Either by fate or by fortune, current events seem to have help those in search of a legal precedent to help resolve the viability of setting up a UN-backed International Law that serves to protect astronauts that have to do an emergency landing in hostile countries. The recent "successful" negotiation by former US President Bill Clinton for the release of the two imprisoned American journalist who got confused on whether which side they are on the border between North Korea and the People's Republic of China - i.e. Journalists Lee and Ling. Fortunately for Bill Clinton, North Korean Kim Jong Il is in a "diplomatic" mood.

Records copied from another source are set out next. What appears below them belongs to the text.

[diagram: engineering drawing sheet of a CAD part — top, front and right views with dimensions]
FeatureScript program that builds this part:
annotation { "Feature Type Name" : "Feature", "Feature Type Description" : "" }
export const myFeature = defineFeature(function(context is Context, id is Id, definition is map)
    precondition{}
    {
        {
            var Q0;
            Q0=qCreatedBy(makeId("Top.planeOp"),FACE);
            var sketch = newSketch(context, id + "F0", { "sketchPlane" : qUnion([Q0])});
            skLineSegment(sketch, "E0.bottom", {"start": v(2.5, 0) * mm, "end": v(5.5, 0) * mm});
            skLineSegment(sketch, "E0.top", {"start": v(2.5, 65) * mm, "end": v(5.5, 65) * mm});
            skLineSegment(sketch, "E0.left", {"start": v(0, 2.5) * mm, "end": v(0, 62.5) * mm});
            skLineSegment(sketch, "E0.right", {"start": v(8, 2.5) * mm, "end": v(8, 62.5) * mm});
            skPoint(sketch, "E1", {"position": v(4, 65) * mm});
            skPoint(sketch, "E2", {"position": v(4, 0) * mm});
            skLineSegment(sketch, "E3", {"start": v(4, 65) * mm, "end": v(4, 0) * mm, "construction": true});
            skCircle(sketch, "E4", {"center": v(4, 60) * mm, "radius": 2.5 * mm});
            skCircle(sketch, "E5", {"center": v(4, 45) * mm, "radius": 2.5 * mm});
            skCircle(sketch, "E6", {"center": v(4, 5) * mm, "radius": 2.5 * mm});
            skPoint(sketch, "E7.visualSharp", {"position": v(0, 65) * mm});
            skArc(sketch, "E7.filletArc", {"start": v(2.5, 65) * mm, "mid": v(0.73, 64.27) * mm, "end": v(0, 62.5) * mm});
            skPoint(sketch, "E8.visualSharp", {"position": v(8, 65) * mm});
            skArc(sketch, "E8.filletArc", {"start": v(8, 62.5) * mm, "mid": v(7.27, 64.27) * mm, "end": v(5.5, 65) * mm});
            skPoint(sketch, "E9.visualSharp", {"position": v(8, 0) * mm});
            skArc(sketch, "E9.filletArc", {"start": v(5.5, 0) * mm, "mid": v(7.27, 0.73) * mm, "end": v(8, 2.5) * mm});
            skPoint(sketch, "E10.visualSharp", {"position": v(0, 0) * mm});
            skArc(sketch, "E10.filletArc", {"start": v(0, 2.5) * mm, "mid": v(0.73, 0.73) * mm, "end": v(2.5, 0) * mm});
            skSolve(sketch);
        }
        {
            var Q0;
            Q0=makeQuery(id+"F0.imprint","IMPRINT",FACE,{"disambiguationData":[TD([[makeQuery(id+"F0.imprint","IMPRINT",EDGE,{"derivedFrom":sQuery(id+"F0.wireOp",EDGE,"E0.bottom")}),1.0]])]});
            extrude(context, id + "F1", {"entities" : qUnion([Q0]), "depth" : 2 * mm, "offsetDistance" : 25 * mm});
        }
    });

The recent capture of three American hikers who strayed into Iran after hiking from the autonomous Kurdish region of Iraq - i.e. the resort town of Ahmed Awaa. These hikers are probably curious enough to risk their necks to see first hand the aftermath of Chemical Ali's sarin gas, mustard gas, and hydrogen cyanide gas-based attack of the border town of Halabja back in 1988.
These recent incidences of "lost trekkers" being accused of espionage after confusing over which side of the border they actually are could serve as a legal precedent over which to formulate an International law to protect stranded astronauts - especially since most of them will be using the less-than-controllable Soyuz spacecraft when returning from the International Space Station after the NASA space shuttle fleet's planned retirement next year. And there won't be a shuttle replacement for at least 5 years.

Nancy said...

International treaty or not - designating astronauts as "non-combatants" doesn't make them bullet resistant against a 666-Grain 50-caliber bullet fired from a Soviet ear Dushka crew-serve machine gun often carried by the Afghan Taliban.